What the task asks:
In the items below, copy word for word every line from the one holding "CESTINO ALDO" through the one holding "2012 | 2024", inclusive, and leave the pictures out of your answer.

Source information:
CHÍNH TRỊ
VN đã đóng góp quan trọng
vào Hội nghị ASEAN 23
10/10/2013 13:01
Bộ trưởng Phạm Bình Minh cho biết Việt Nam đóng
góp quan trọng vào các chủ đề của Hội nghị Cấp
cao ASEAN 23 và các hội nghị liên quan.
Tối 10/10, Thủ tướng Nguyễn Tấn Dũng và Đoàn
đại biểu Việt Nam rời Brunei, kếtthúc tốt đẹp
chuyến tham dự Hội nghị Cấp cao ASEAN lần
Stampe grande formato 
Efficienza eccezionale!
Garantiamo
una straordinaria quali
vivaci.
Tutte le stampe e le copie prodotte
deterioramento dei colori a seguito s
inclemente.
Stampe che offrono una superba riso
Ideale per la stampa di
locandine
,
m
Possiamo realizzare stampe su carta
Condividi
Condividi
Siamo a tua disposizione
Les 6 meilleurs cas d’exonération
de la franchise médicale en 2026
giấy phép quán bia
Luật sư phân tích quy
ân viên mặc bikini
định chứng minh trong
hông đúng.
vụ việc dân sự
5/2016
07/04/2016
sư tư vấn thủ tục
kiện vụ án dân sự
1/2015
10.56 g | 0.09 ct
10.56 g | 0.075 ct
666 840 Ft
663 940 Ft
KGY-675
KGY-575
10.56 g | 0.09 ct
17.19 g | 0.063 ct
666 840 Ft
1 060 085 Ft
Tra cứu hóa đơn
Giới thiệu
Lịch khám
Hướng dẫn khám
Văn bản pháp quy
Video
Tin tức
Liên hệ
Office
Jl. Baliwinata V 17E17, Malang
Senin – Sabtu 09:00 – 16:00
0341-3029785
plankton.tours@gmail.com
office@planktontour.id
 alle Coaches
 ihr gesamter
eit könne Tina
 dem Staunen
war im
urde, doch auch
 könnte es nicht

...

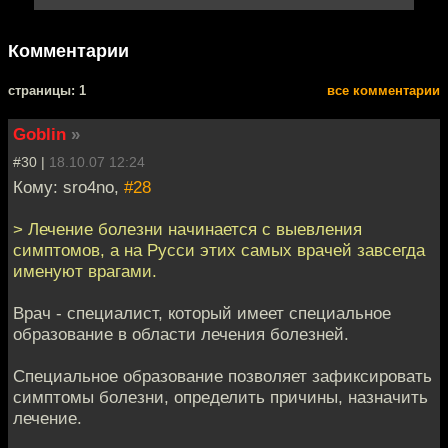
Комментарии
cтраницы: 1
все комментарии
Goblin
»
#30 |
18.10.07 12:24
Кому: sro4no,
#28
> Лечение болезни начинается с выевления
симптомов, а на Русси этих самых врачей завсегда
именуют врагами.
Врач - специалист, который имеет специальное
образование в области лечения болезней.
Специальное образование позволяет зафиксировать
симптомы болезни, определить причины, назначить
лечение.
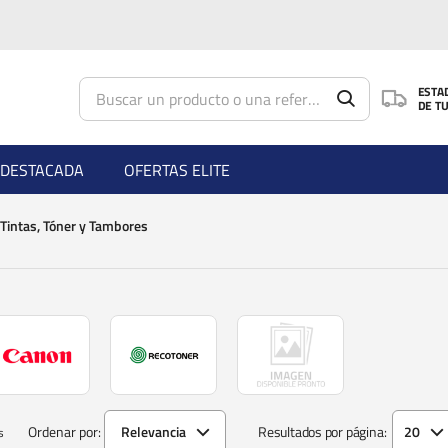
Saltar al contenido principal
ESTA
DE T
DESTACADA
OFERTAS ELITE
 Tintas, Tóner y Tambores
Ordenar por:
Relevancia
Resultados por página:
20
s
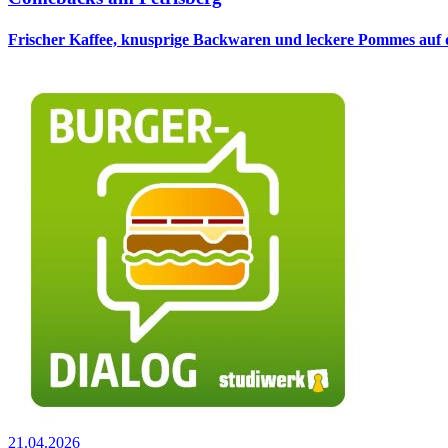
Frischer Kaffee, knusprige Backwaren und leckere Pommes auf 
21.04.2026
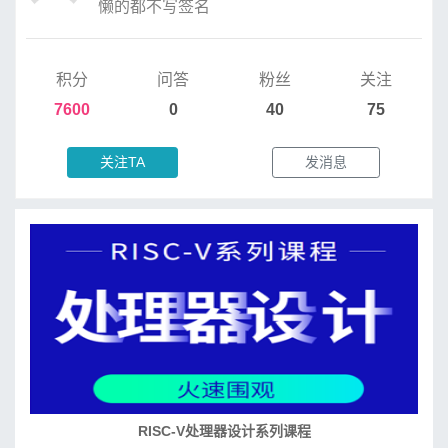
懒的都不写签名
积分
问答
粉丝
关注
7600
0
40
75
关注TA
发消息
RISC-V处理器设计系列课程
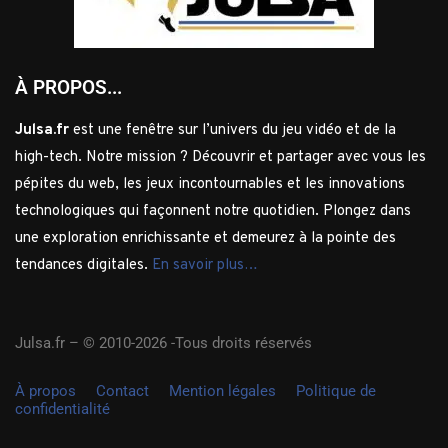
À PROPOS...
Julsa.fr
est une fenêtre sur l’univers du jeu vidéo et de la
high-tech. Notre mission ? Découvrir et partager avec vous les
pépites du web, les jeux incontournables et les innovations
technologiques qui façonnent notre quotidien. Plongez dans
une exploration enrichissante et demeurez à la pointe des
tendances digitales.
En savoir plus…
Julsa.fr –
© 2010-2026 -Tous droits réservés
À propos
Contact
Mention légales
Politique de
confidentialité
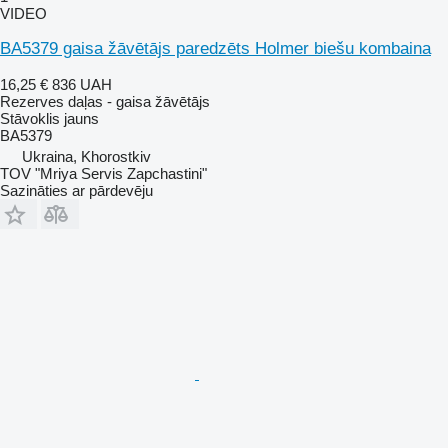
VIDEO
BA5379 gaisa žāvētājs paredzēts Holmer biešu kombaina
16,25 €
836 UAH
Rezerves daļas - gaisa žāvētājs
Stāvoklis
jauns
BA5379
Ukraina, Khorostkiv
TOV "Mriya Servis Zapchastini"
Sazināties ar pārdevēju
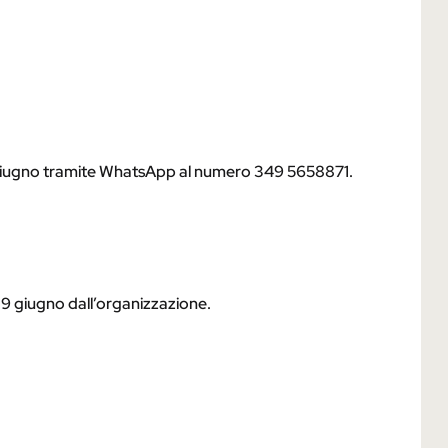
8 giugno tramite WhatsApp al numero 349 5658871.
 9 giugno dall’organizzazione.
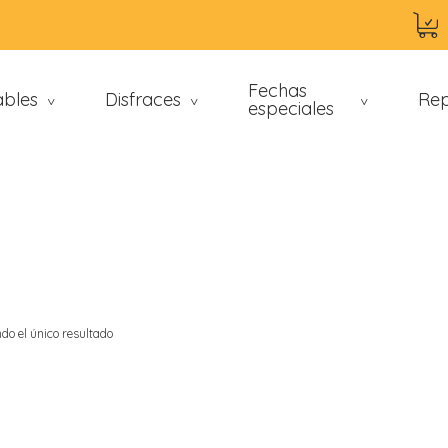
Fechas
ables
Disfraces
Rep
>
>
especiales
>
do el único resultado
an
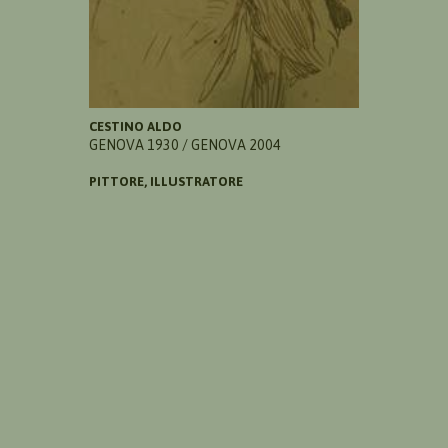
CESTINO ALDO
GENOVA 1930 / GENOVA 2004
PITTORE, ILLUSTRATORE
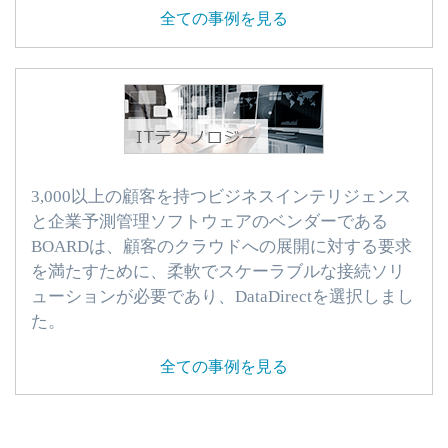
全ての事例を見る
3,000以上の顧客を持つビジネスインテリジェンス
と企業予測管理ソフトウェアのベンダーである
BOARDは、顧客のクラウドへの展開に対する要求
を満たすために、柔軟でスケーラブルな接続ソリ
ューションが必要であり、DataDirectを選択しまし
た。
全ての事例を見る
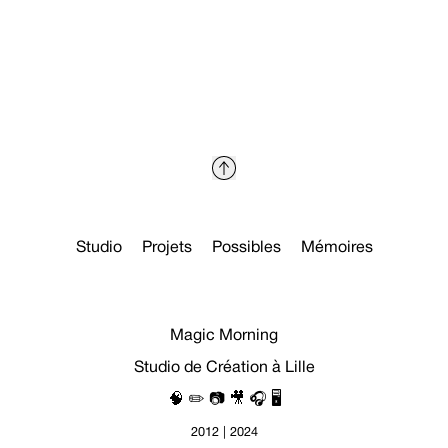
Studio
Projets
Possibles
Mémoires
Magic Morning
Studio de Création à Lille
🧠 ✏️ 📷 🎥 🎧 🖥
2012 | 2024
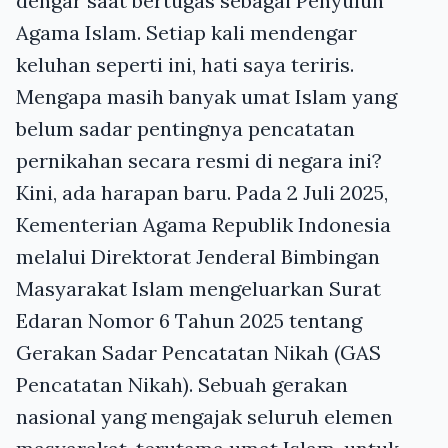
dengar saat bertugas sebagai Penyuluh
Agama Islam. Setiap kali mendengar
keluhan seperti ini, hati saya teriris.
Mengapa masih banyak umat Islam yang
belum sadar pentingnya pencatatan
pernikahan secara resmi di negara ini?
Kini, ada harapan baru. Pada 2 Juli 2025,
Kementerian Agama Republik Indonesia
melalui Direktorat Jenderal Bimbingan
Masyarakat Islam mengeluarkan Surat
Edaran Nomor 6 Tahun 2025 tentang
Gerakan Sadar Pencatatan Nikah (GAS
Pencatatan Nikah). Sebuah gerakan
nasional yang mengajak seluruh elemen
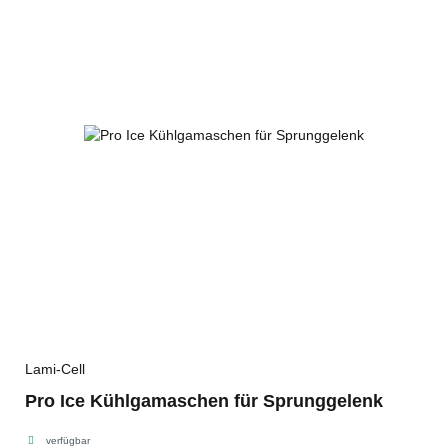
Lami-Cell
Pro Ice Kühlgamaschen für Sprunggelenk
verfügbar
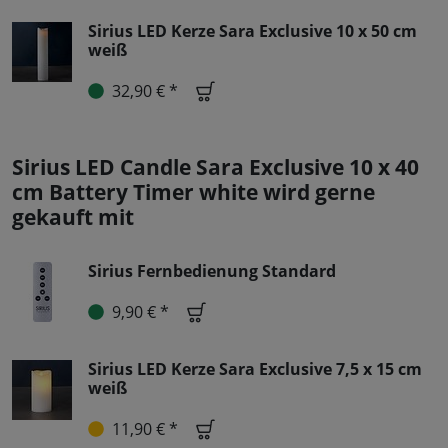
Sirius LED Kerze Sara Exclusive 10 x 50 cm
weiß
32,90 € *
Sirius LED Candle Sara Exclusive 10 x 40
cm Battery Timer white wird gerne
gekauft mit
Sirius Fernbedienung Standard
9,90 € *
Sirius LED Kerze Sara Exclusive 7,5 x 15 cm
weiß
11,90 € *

Exercise result:
CESTINO ALDO
GENOVA 1930 / GENOVA 2004
PITTORE, ILLUSTRATORE
全ての事例を見る
3,000以上の顧客を持つビジネスインテリジェンス
と企業予測管理ソフトウェアのベンダーである
BOARDは、顧客のクラウドへの展開に対する要求
を満たすために、柔軟でスケーラブルな接続ソリ
ューションが必要であり、DataDirectを選択しまし
た。
全ての事例を見る
Studio
Projets
Possibles
Mémoires
Magic Morning
Studio de Création à Lille
🧠 ✏️ 📷 🎥 🎧 🖥
2012 | 2024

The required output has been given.